Pediatric Flat Feet
Medical condition in which the arch of the foot is flat, with the sole of the foot being in complete or near-complete contact with the ground.
Usually asymptomatic, pain in the arch/heel area, foot/ankle rolling and collapsing to the floor, out-toed gait.
Medical terminology: pes planus or pes planovalgus
Are you worried your child’s foot is flat? Have you noticed that your child has little to no space between their arch and the floor? It is important to first understand when it is normal for a child to have flat feet and when it could become problematic in adulthood.
Are my child’s flat feet normal?
Flat feet or fallen arches are a condition when the foot does not have a normal arch when standing. When all body weight is placed on the feet, there is little to no space between the arch and the ground.
For children, flat feet are normal up until the age of 2 to 3 years old. It is common for these children to have flat feet due to the developmental stage of their feet.
- Extra fat padding – young toddlers have increased fat padding in the arch area.
- Bone development – only a few bones are present in the foot at birth and their bones are very soft.
- Developmental bone unwinding – the shin bone (tibia) and thigh bone (femur) haven’t rotated yet.
Will my child grow out of their flat feet?
There are two main factors that determine the final outcome of how feet will be later in life:
- Bone growth/development.
- Soft tissue structures (muscles, tendons, and ligaments).
These two factors together will determine the structure and function of the foot.

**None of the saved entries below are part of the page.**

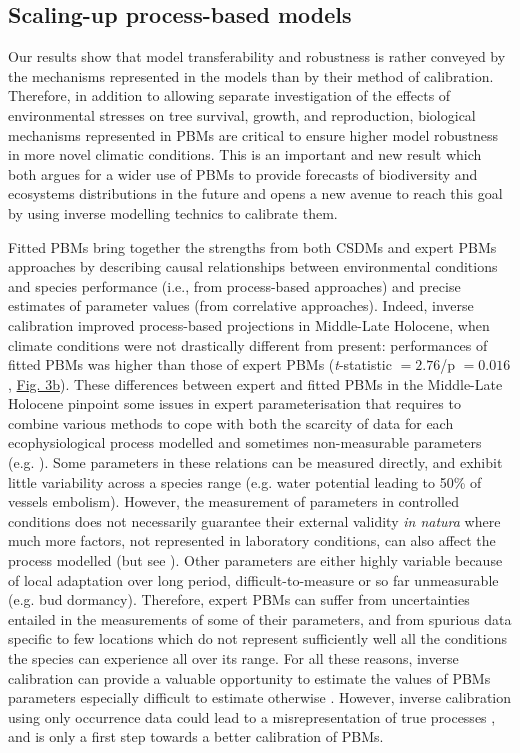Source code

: \documentclass[pdflatex, sn-nature]{sn-jnl}%
\begin{document}
\begin{figure}[ht]
\end{figure}

\subsection{Scaling-up process-based models}

Our results show that model transferability and robustness is rather conveyed by the mechanisms represented in the models than by their method of calibration. Therefore, in addition to allowing separate investigation of the effects of environmental stresses on tree survival, growth, and reproduction, biological mechanisms represented in PBMs are critical to ensure higher model robustness in more novel climatic conditions. This is an important and new result which both argues for a wider use of PBMs to provide forecasts of biodiversity and ecosystems distributions in the future and opens a new avenue  to reach this goal by using inverse modelling technics to calibrate them.

Fitted PBMs bring together the strengths from both CSDMs and expert PBMs approaches by describing causal relationships between environmental conditions and species performance (i.e., from process-based approaches) and precise estimates of parameter values (from correlative approaches). Indeed, inverse calibration improved process-based projections in Middle-Late Holocene, when climate conditions were not  drastically different from present: performances of fitted PBMs was higher than those of expert PBMs (\emph{t}-statistic $=2.76$/p $=0.016$, \hyperref[past_performance]{Fig. 3b}). These differences between expert and fitted PBMs in the Middle-Late Holocene pinpoint some issues in expert parameterisation that requires to combine various methods to cope with both the scarcity of data for each ecophysiological process modelled and sometimes non-measurable parameters (e.g. \citep{DeCaceres2023}).  Some parameters in these relations can be measured directly, and exhibit little variability across a species range (e.g. water potential leading to 50\% of vessels embolism). However, the measurement of parameters in controlled conditions does not necessarily guarantee their external validity \emph{in natura} \cite{Asse2020} where much more factors, not represented in laboratory conditions, can also affect the process modelled (but see \cite{Satake2013}). Other parameters are either highly variable because of local adaptation over long period,  difficult-to-measure or so far unmeasurable (e.g. bud dormancy). Therefore, expert PBMs can suffer from uncertainties entailed in the measurements of some of their parameters, and from spurious data specific to few locations which do not represent sufficiently well all the conditions the species can experience all over its range. For all these reasons, inverse calibration can provide a valuable opportunity to estimate the values of PBMs parameters especially difficult to estimate otherwise \cite{Evans2016, Hartig2014}. However, inverse calibration using only occurrence data could lead to a misrepresentation of true processes \cite{VanderMeersch2023}, and is only a first step towards a better calibration of PBMs. 
\end{document}
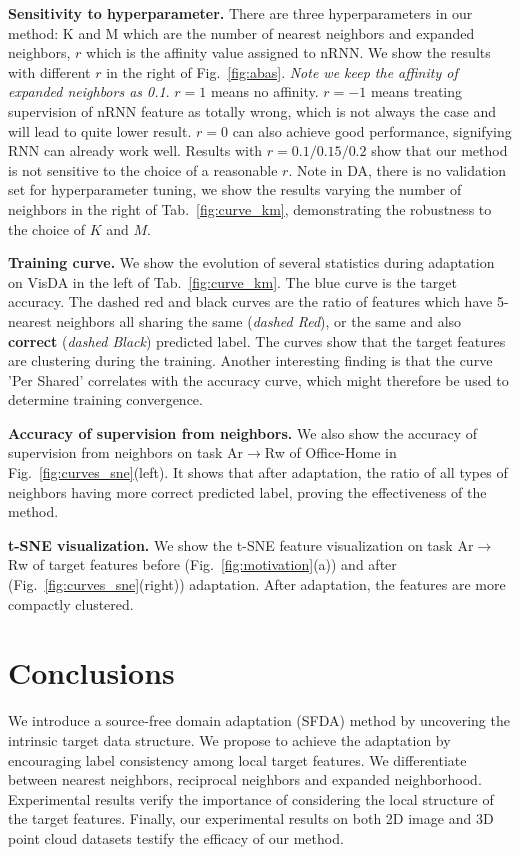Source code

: \documentclass{article}
\begin{document}
\noindent \textbf{Sensitivity to hyperparameter.} There are three hyperparameters in our method: K and M which are the number of nearest neighbors and expanded neighbors, $r$ which is the affinity value assigned to nRNN. We show the results with different $r$ in the right of Fig.~\ref{fig:abas}. \textit{Note we keep the affinity of expanded neighbors as 0.1}. $r=1$ means no affinity. $r=-1$ means treating supervision of nRNN feature as totally wrong, which is not always the case and will lead to quite lower result. $r=0$ can also achieve good performance, signifying RNN can already work well. Results with $r=0.1/0.15/0.2$ show that our method is not sensitive to the choice of a reasonable $r$.
{Note in DA, there is no validation set for hyperparameter tuning, we show the results varying the number of neighbors in the right of Tab.~\ref{fig:curve_km}, demonstrating the robustness to the choice of $K$ and $M$.}

\noindent \textbf{Training curve.} We show the evolution of several statistics during adaptation on VisDA in the left of Tab.~\ref{fig:curve_km}. The blue curve is the target accuracy. The dashed red and black curves are the ratio of features which have 5-nearest neighbors all sharing the same (\textit{dashed Red}), or the same and also \textbf{correct} (\textit{dashed Black}) predicted label. The curves show that the target features are clustering during the training. {Another interesting finding is that the curve 'Per Shared' correlates with the accuracy curve, which might therefore be used to determine training convergence.}

\noindent \textbf{Accuracy of supervision from neighbors.} We also show the accuracy of supervision from neighbors on task Ar$\rightarrow$Rw of Office-Home
in Fig.~\ref{fig:curves_sne}(left). 
It shows that after adaptation, the ratio of all types of neighbors having more correct predicted label, proving the effectiveness of the method.

\noindent \textbf{t-SNE visualization.} We show the t-SNE feature visualization on task Ar$\rightarrow$Rw of target features before (Fig.~\ref{fig:motivation}(a)) and after (Fig.~\ref{fig:curves_sne}(right)) adaptation. After adaptation, the features are more compactly clustered.


\section{Conclusions}


We introduce a source-free domain adaptation (SFDA) method by uncovering the intrinsic target data structure. We propose to achieve the adaptation by encouraging label consistency among local target features. We differentiate between nearest neighbors, reciprocal neighbors and expanded neighborhood. Experimental results verify the importance of considering the local structure of the target features. Finally, our experimental results on both 2D image and 3D point cloud datasets testify the efficacy of our method.
\end{document}
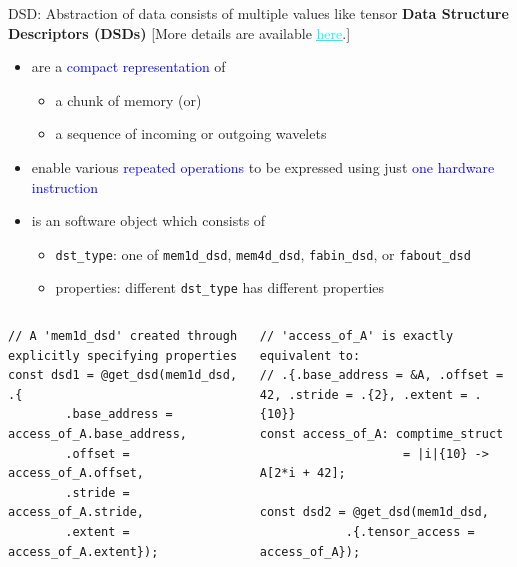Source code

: \documentclass[dvipdfmx, 11pt, aspectratio=169]{beamer}   %
\newcommand{\ulhref}[2]{\href{#1}{\textcolor{cyan}{\uline{#2}}}}
\begin{document}
\begin{frame}[fragile]{DSD: Abstraction of data consists of multiple values like tensor}
\textbf{Data Structure Descriptors (DSDs)}      [More details are available \ulhref{https://sdk.cerebras.net/csl/language/dsds\#data-structure-descriptors}{here}.]
\begin{itemize}
    \item are a \textcolor{blue}{compact representation} of 
    \begin{itemize}
        \item a chunk of memory (or)
        \item a sequence of incoming or outgoing wavelets
    \end{itemize}
    \item enable various \textcolor{blue}{repeated operations} to be expressed using just \textcolor{blue}{one hardware instruction}
    \item is an software object which consists of
    \begin{itemize}
        \item \lstinline|dst_type|: one of \lstinline|mem1d_dsd|, \lstinline|mem4d_dsd|, \lstinline|fabin_dsd|, or \lstinline|fabout_dsd|
        \item properties: different \lstinline|dst_type| has different properties
    \end{itemize}
\end{itemize}
\begin{columns}
\begin{lstlisting}[language=CSL, basicstyle=\ttfamily\tiny]
// A 'mem1d_dsd' created through explicitly specifying properties
const dsd1 = @get_dsd(mem1d_dsd, .{
        .base_address = access_of_A.base_address,
        .offset = access_of_A.offset,
        .stride = access_of_A.stride,
        .extent = access_of_A.extent});
\end{lstlisting}
\begin{lstlisting}[language=CSL, basicstyle=\ttfamily\tiny]
// 'access_of_A' is exactly equivalent to: 
// .{.base_address = &A, .offset = 42, .stride = .{2}, .extent = .{10}}
const access_of_A: comptime_struct 
                    = |i|{10} -> A[2*i + 42];

const dsd2 = @get_dsd(mem1d_dsd, 
            .{.tensor_access = access_of_A});
\end{lstlisting}
\end{columns}
\end{frame}
\end{document}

The size and shape of bone or soft tissue in a newborn will be determined by the amount and direction of pressure applied to it. If the foot experiences abnormal pressure as growth occurs, such as tight shoes or walking on hard surfaces, the structures will change and grow abnormally. If these structures are allowed to grow normally, it will do so.
Family history of flat feet can also play an important role in how feet develop. Even though there is a strong family history of flat feet, this should not mean that the young child’s condition should be neglected or left untreated.
When should I see a foot specialist for my child’s flat feet?
A physician or nurse should have carefully examined your newborn for any potential foot or leg problems. Common congenital abnormalities such as clubfoot, web toes (syndactaly), extra toes (polydactaly), overlapping toes or congenital dislocated hip are usually easily diagnosed at birth. Any limitation of motion or obvious problem can be properly evaluated and quickly treated at this time.
As your newborn starts to grow up, there are certain signs and symptoms that may prompt medical care:
- Pain – child complains of pain associated with their feet and/or legs.
- Age – no change in arch shape as the child grows older (4 – 6 years old).
- Walking issues – child cannot walk properly, difficulty walking for long periods, avoids walking.
- Family history – important to examine child’s feet and start preventative treatment.
What’s wrong if my child grows up with flat feet?
Many people who have flat feet do not experience foot pain or other problems. Having flat feet does not mean you will experience foot pain but you may be more susceptible to certain foot pain and foot disorders such as:
- Achy or tired feet
- Pain in the arch, heel or ankle
- Ankle instability
- Shin splints (pain in front of leg)
- Calluses and/or corns
- Pain in knee, hip or lower back
Common problems associated with flat feet or fallen arches are:
- Heel pain (plantar fasciitis)
- Arthritis of the foot and ankle
- Posterior tibialis tendon dysfunction (PTTD)
How can I treat my child’s flat feet?
If your child has flat feet, the can provide custom-made medical devices to reduce foot pain or other symptoms associated with flat feet.
Unlike adult orthotics, child orthotics are extra controlling to help place the foot in a proper position. Because a child’s foot is moldable, orthotics are a helpful solution for a child’s flat feet. Orthotics can also used as a preventative measure to decrease the risk of foot problems that may be associated with flat feet as an adult.